* **Data**:
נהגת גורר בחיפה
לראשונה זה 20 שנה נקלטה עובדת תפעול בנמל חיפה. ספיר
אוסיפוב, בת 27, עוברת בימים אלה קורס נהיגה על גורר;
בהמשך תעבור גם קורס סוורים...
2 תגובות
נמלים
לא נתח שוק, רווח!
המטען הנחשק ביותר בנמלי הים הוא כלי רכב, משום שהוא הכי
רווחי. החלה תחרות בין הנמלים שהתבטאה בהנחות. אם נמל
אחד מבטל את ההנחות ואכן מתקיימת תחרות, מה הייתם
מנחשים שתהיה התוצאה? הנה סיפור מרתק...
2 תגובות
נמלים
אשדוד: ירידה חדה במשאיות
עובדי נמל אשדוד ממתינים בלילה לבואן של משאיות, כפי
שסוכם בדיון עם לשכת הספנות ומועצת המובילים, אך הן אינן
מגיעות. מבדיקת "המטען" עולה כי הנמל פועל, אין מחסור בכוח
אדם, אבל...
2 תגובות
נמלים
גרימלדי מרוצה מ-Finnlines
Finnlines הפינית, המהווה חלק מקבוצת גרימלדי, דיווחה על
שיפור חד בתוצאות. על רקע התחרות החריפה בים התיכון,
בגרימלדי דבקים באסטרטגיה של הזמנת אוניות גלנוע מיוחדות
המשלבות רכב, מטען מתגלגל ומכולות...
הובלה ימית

--

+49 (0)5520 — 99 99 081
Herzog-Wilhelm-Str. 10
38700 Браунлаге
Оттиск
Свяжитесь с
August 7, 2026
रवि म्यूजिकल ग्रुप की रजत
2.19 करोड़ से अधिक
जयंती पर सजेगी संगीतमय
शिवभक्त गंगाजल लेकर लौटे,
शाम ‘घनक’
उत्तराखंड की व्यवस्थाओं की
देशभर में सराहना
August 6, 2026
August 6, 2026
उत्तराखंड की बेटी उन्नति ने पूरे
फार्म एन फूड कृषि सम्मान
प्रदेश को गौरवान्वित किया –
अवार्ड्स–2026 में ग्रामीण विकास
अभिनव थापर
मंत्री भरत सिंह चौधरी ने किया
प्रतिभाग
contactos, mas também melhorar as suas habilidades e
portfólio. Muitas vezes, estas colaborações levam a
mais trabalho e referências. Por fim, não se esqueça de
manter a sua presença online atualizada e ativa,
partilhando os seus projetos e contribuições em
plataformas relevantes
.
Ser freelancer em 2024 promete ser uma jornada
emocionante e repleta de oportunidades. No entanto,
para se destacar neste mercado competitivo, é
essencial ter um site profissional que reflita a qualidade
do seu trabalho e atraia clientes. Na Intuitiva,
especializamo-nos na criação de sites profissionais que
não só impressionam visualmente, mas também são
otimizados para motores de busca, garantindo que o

* **Work to complete**: Turn the lines of the records starting at the line containing "נהגת גורר בחיפה" and ending at the line containing "אשדוד: ירידה חדה במשאיות" into a Markdown table with the columns Row and Line. Leave out blank lines.

* **Solution for this problem**:
| Row | Line |
|---|---|
| 1 | נהגת גורר בחיפה |
| 2 | לראשונה זה 20 שנה נקלטה עובדת תפעול בנמל חיפה. ספיר |
| 3 | אוסיפוב, בת 27, עוברת בימים אלה קורס נהיגה על גורר; |
| 4 | בהמשך תעבור גם קורס סוורים... |
| 5 | 2 תגובות |
| 6 | נמלים |
| 7 | לא נתח שוק, רווח! |
| 8 | המטען הנחשק ביותר בנמלי הים הוא כלי רכב, משום שהוא הכי |
| 9 | רווחי. החלה תחרות בין הנמלים שהתבטאה בהנחות. אם נמל |
| 10 | אחד מבטל את ההנחות ואכן מתקיימת תחרות, מה הייתם |
| 11 | מנחשים שתהיה התוצאה? הנה סיפור מרתק... |
| 12 | 2 תגובות |
| 13 | נמלים |
| 14 | אשדוד: ירידה חדה במשאיות |